__What to work on__: What you return must match the data below exactly, minus any pictures.

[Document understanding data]
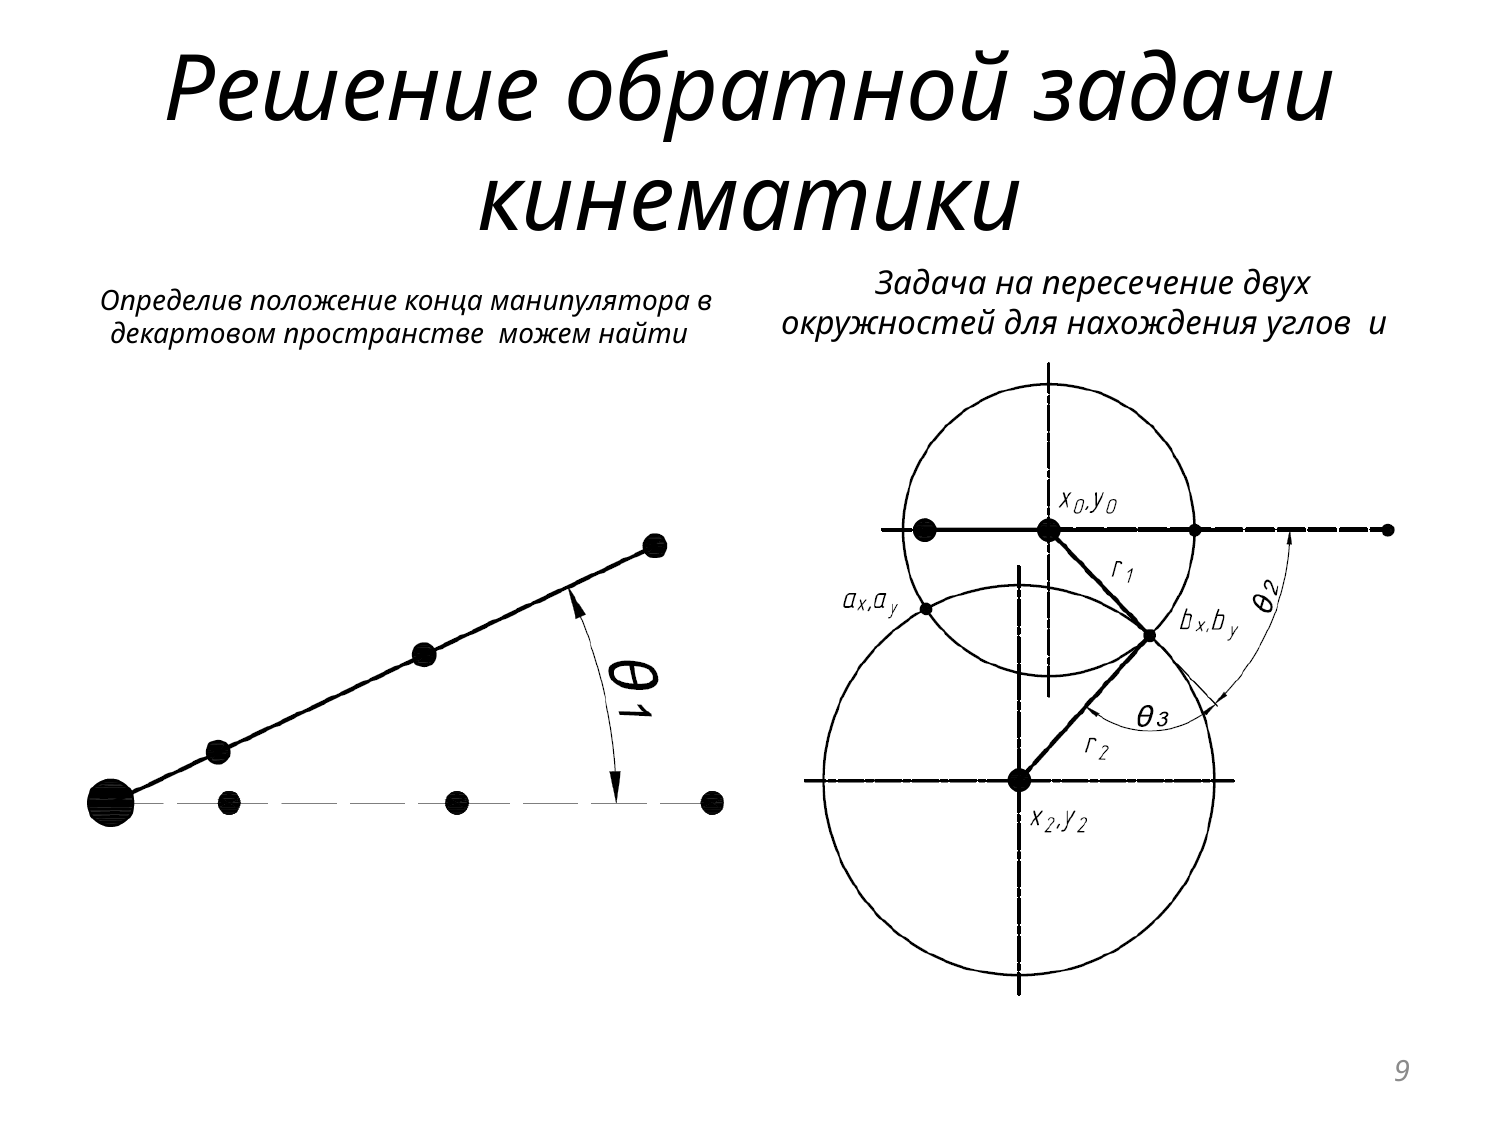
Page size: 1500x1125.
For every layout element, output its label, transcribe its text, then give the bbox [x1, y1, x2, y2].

title Решение обратной задачи кинематики [75, 45, 1425, 233]
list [787, 356, 1400, 1006]
slide_number 9 [1074, 1042, 1425, 1103]
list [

__Result for this exercise__:
Page size: 1500x1125.
For every layout element, output its label, transcribe its text, then give the bbox [x1, y1, x2, y2].

title Решение обратной задачи кинематики [75, 45, 1425, 233]
list [787, 356, 1400, 1006]
slide_number 9 [1074, 1042, 1425, 1103]
list [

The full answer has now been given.